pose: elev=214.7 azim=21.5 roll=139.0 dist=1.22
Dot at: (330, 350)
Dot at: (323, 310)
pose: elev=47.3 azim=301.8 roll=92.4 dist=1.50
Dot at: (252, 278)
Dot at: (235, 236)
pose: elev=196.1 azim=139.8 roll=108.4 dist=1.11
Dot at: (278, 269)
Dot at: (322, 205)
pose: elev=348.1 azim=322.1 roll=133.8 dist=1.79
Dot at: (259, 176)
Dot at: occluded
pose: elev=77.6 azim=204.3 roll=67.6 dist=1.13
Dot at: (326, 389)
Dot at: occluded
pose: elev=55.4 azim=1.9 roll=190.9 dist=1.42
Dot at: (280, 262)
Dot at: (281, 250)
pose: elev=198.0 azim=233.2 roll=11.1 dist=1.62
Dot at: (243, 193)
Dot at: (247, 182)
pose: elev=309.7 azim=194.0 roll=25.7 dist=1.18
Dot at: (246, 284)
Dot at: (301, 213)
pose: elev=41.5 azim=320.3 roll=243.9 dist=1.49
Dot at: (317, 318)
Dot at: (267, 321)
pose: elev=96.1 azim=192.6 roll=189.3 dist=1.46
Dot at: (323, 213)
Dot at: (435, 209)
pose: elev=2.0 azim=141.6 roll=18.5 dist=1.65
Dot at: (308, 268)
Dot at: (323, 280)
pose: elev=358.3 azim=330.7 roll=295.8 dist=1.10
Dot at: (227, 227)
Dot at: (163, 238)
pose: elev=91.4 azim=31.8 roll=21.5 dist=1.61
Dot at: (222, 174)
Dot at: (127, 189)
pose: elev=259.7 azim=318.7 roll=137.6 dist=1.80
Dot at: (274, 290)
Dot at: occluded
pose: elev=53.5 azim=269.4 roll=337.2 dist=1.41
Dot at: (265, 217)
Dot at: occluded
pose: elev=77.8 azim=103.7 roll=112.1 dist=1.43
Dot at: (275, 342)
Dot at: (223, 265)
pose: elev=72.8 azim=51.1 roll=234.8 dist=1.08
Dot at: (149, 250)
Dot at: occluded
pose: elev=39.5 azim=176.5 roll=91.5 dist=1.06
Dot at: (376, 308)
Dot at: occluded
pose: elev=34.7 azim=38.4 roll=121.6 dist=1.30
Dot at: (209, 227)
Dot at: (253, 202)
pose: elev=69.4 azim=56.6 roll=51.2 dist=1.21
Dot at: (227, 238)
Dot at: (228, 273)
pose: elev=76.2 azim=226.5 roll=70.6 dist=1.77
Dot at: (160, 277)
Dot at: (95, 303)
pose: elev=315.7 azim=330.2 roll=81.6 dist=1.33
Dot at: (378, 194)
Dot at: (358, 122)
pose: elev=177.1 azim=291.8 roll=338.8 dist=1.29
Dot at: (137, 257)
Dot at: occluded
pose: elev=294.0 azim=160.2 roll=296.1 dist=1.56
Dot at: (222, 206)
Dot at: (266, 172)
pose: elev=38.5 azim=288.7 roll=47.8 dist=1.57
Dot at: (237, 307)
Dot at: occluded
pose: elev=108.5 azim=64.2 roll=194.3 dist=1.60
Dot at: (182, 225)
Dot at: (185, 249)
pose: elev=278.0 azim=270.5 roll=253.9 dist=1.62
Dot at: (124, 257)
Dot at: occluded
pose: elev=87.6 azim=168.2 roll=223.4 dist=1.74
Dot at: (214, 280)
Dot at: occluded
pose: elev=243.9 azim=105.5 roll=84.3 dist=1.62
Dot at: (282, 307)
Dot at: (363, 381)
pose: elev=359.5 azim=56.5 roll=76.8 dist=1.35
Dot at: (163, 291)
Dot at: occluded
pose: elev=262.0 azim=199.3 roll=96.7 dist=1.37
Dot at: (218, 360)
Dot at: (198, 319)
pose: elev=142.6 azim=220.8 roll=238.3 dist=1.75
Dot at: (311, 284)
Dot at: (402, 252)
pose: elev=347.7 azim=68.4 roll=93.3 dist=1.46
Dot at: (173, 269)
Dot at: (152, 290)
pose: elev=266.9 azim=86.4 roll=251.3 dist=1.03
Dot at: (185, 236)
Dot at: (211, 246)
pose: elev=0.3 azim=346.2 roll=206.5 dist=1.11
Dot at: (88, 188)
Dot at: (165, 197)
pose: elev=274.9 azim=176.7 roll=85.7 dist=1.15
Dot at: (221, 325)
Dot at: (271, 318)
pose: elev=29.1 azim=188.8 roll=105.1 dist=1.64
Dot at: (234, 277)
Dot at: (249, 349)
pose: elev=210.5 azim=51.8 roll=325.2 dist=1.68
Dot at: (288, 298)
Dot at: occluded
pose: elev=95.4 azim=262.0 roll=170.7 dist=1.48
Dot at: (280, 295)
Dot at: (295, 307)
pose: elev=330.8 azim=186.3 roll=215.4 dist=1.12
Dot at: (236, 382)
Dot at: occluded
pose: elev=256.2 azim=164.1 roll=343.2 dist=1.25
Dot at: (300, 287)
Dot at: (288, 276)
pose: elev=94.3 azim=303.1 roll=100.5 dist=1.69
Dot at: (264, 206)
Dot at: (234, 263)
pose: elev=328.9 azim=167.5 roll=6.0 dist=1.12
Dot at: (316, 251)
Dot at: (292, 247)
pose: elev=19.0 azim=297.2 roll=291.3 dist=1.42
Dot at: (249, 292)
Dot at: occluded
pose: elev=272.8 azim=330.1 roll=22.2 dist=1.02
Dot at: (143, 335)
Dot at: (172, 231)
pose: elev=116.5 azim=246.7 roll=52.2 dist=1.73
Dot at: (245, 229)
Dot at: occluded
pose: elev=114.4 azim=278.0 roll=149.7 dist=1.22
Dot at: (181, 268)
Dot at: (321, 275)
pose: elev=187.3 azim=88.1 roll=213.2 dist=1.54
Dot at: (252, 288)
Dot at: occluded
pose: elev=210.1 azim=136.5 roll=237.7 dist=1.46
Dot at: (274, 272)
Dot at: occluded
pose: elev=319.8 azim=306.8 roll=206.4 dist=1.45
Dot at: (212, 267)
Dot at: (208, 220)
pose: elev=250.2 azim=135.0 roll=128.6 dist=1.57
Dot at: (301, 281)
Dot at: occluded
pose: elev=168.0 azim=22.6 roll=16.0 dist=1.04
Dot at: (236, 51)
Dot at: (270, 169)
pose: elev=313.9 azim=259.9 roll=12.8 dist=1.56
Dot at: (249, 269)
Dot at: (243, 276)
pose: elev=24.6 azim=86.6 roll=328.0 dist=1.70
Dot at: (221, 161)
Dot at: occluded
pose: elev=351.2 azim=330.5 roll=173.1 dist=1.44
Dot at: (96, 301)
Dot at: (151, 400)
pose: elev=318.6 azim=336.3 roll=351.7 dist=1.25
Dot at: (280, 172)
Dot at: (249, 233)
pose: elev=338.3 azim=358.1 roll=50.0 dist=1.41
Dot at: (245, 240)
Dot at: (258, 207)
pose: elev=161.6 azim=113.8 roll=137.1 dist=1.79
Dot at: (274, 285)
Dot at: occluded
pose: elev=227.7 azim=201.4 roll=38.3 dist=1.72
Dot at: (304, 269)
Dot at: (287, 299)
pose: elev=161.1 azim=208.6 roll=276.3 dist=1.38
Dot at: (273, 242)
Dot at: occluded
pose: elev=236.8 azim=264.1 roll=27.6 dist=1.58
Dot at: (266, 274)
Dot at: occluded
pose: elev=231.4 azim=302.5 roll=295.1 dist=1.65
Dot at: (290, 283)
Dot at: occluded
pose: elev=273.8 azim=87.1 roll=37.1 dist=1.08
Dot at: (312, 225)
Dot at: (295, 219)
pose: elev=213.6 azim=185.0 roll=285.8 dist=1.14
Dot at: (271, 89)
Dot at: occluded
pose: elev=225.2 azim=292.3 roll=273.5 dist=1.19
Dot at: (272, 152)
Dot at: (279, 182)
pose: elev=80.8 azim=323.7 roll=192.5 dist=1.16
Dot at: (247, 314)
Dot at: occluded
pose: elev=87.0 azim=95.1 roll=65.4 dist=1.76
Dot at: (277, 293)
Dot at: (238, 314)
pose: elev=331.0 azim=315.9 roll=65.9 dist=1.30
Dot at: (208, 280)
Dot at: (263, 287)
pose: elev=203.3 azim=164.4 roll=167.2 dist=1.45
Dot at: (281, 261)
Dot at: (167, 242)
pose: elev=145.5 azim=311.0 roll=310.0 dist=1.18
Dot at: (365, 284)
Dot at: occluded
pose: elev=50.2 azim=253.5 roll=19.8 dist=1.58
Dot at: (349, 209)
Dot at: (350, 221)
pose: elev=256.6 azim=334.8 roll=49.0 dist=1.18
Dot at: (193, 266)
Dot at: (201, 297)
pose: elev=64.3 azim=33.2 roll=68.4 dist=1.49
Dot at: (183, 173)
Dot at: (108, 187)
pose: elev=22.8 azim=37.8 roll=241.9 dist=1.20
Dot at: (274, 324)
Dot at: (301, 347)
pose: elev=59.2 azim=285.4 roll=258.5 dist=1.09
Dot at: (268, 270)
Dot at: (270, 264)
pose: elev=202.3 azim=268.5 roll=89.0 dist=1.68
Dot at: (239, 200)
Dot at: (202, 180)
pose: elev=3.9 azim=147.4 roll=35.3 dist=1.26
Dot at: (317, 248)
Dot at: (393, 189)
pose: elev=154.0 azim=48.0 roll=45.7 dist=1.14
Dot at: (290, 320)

**AIM OF THE EXERCISE**
Lay out every line from the start of the rows down to the line containing "Dot at: (358, 122)", both ends included, as a numbered list with blank lines left out.

**ANSWER IN FULL**
1. pose: elev=214.7 azim=21.5 roll=139.0 dist=1.22
2. Dot at: (330, 350)
3. Dot at: (323, 310)
4. pose: elev=47.3 azim=301.8 roll=92.4 dist=1.50
5. Dot at: (252, 278)
6. Dot at: (235, 236)
7. pose: elev=196.1 azim=139.8 roll=108.4 dist=1.11
8. Dot at: (278, 269)
9. Dot at: (322, 205)
10. pose: elev=348.1 azim=322.1 roll=133.8 dist=1.79
11. Dot at: (259, 176)
12. Dot at: occluded
13. pose: elev=77.6 azim=204.3 roll=67.6 dist=1.13
14. Dot at: (326, 389)
15. Dot at: occluded
16. pose: elev=55.4 azim=1.9 roll=190.9 dist=1.42
17. Dot at: (280, 262)
18. Dot at: (281, 250)
19. pose: elev=198.0 azim=233.2 roll=11.1 dist=1.62
20. Dot at: (243, 193)
21. Dot at: (247, 182)
22. pose: elev=309.7 azim=194.0 roll=25.7 dist=1.18
23. Dot at: (246, 284)
24. Dot at: (301, 213)
25. pose: elev=41.5 azim=320.3 roll=243.9 dist=1.49
26. Dot at: (317, 318)
27. Dot at: (267, 321)
28. pose: elev=96.1 azim=192.6 roll=189.3 dist=1.46
29. Dot at: (323, 213)
30. Dot at: (435, 209)
31. pose: elev=2.0 azim=141.6 roll=18.5 dist=1.65
32. Dot at: (308, 268)
33. Dot at: (323, 280)
34. pose: elev=358.3 azim=330.7 roll=295.8 dist=1.10
35. Dot at: (227, 227)
36. Dot at: (163, 238)
37. pose: elev=91.4 azim=31.8 roll=21.5 dist=1.61
38. Dot at: (222, 174)
39. Dot at: (127, 189)
40. pose: elev=259.7 azim=318.7 roll=137.6 dist=1.80
41. Dot at: (274, 290)
42. Dot at: occluded
43. pose: elev=53.5 azim=269.4 roll=337.2 dist=1.41
44. Dot at: (265, 217)
45. Dot at: occluded
46. pose: elev=77.8 azim=103.7 roll=112.1 dist=1.43
47. Dot at: (275, 342)
48. Dot at: (223, 265)
49. pose: elev=72.8 azim=51.1 roll=234.8 dist=1.08
50. Dot at: (149, 250)
51. Dot at: occluded
52. pose: elev=39.5 azim=176.5 roll=91.5 dist=1.06
53. Dot at: (376, 308)
54. Dot at: occluded
55. pose: elev=34.7 azim=38.4 roll=121.6 dist=1.30
56. Dot at: (209, 227)
57. Dot at: (253, 202)
58. pose: elev=69.4 azim=56.6 roll=51.2 dist=1.21
59. Dot at: (227, 238)
60. Dot at: (228, 273)
61. pose: elev=76.2 azim=226.5 roll=70.6 dist=1.77
62. Dot at: (160, 277)
63. Dot at: (95, 303)
64. pose: elev=315.7 azim=330.2 roll=81.6 dist=1.33
65. Dot at: (378, 194)
66. Dot at: (358, 122)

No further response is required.